**Texte source:**
>>

80 % des français ont « une vision sombre des conséquences du réchauffement climatique »  et sont 75% à considérer que la France doit agir. Mais quelles attitudes adoptent-ils lorsque les politiques publiques climatiques mises en place touchent à leurs quotidiens et à leur pouvoir d’achat ?

Antoine Dechezleprêtre, Adrien Fabre et Stéfanie Stantcheva, économistes du Conseil d’analyse économique (CAE) ont remis cet été une note intitulée « Les Français et les politiques climatiques » à la Première ministre. Ce travail a pour objectif de sonder comportements et attentes des citoyens envers les mesures politiques de transitions écologiques afin de mieux y répondre. Voici une synthèse de l’enquête.

Parmi les enseignements de l’enquête, nous pouvons retenir que nous demeurons frileux à modifier nos modes de vie. Sur la mobilité par exemple, si seulement 46% des enquêtés disent pouvoir disposer de transports en commun, 9/10 utilisent au quotidien une voiture ou une moto. Nous avons conscience que le dérèglement climatique est là, nous intégrons que les canicules seront plus nombreuses, les sécheresses plus préoccupantes, la hausse du niveau des mers une réalité… Mais nous rechignions à laisser la voiture au garage, réduire notre consommation de viande de bœuf, isoler nos logements et nous désirons une climatisation pour affronter les fortes chaleurs.

Cependant, nous sommes 6/10 à dire qu’il est « très important » que les plus riches montrent l’exemple pour leur emboîter le pas, que nous prendrons notre part si notre entourage fait de même, qu’un soutien financier suffisant est nécessaire pour permettre à chacun de changer ses pratiques. La mise en œuvre de politiques publiques ambitieuses apparaît également comme un facteur déterminant pour encourager l’individu à adopter un mode de vie décarboné. 

Les auteurs de la note ont observé la perception des enquêtés concernant les politiques publiques du Green Deal de la Commission européenne et de la Stratégie nationale bas carbone du Gouvernement français, notamment sur les points suivants : investissements d’ampleur (énergies renouvelables, transports en commun, rénovation thermique, agriculture), une taxe carbone appliquée à tous les secteurs (10 centimes de plus par litre pour les carburants) compensée par une redistribution de 160 € par an et par adulte et l’interdiction de la ventes de véhicules thermiques neufs à l’horizon 2030 remplacés par des électriques et à hydrogène.

<<

**Consigne:**
D'après le texte sur les politiques climatiques, répondez aux questions suivantes.
1. Quelle part des enquêtés dit pouvoir disposer de transports en commun ?
2. Combien d'enquêtés sur dix jugent « très important » que les plus riches montrent l'exemple ?
3. Quel montant de redistribution compense la taxe carbone ?
Le matériel qui suit n'a aucun rapport avec le texte sur les politiques climatiques.

**Matériel fourni:**
>>

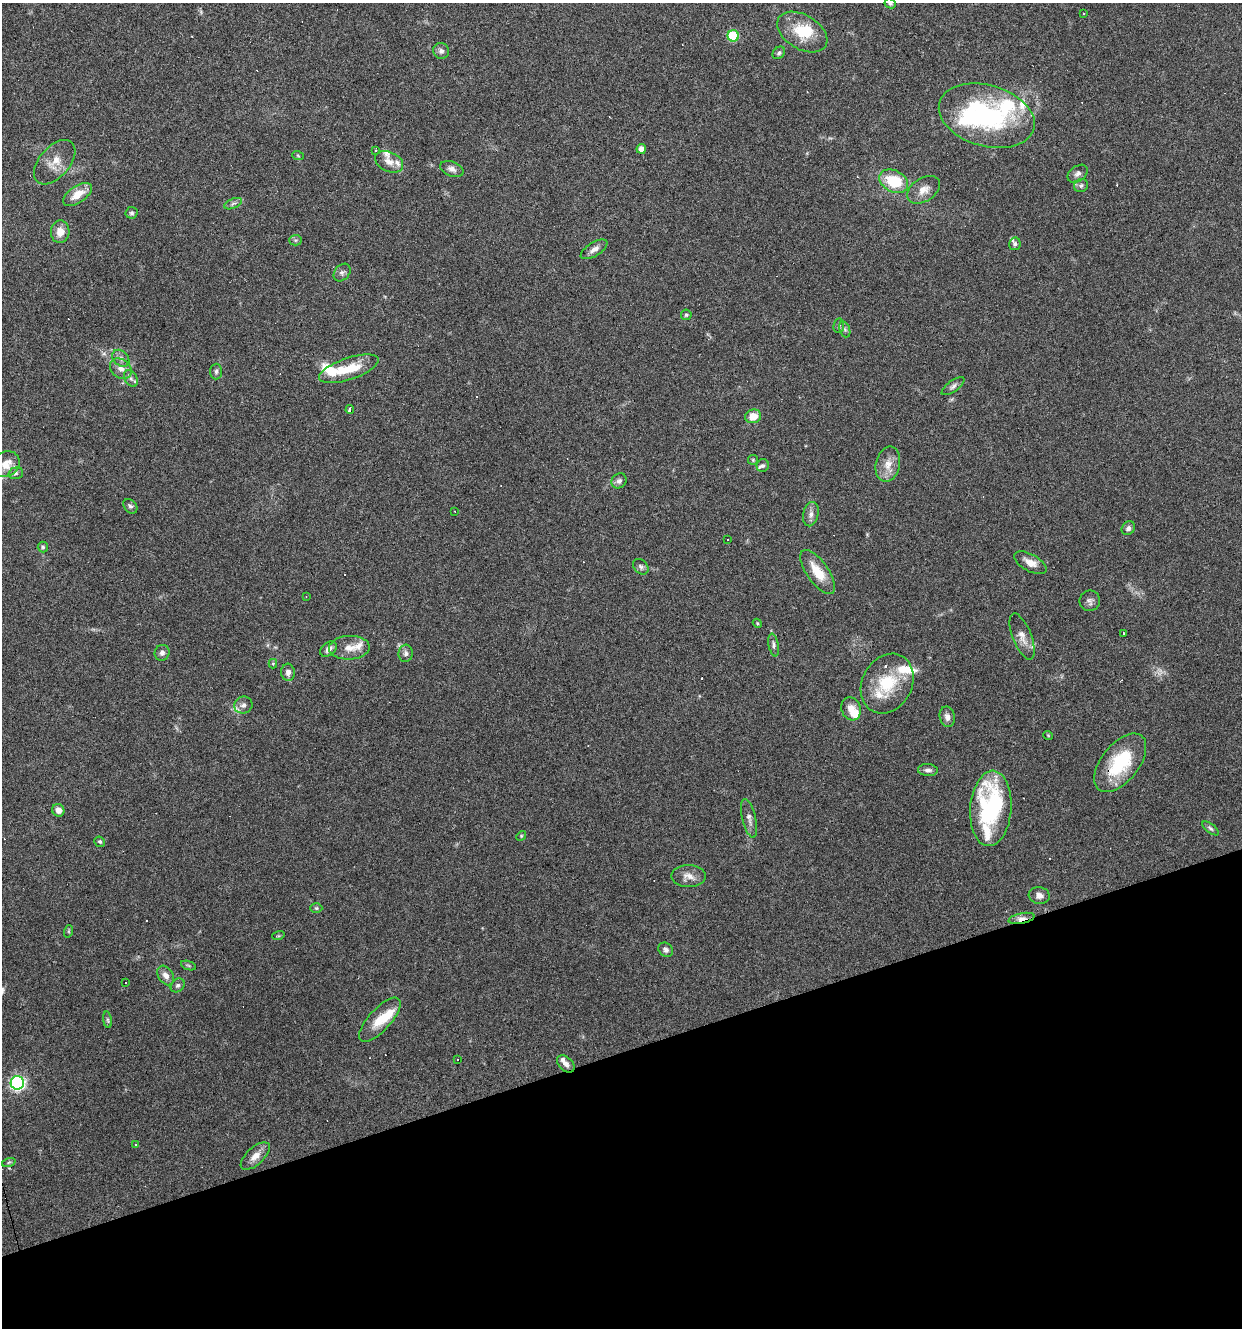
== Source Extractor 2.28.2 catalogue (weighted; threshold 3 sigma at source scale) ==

<<

**Réponse:**
1. 46 % des enquêtés.
2. 6 sur 10.
3. 160 € par an et par adulte.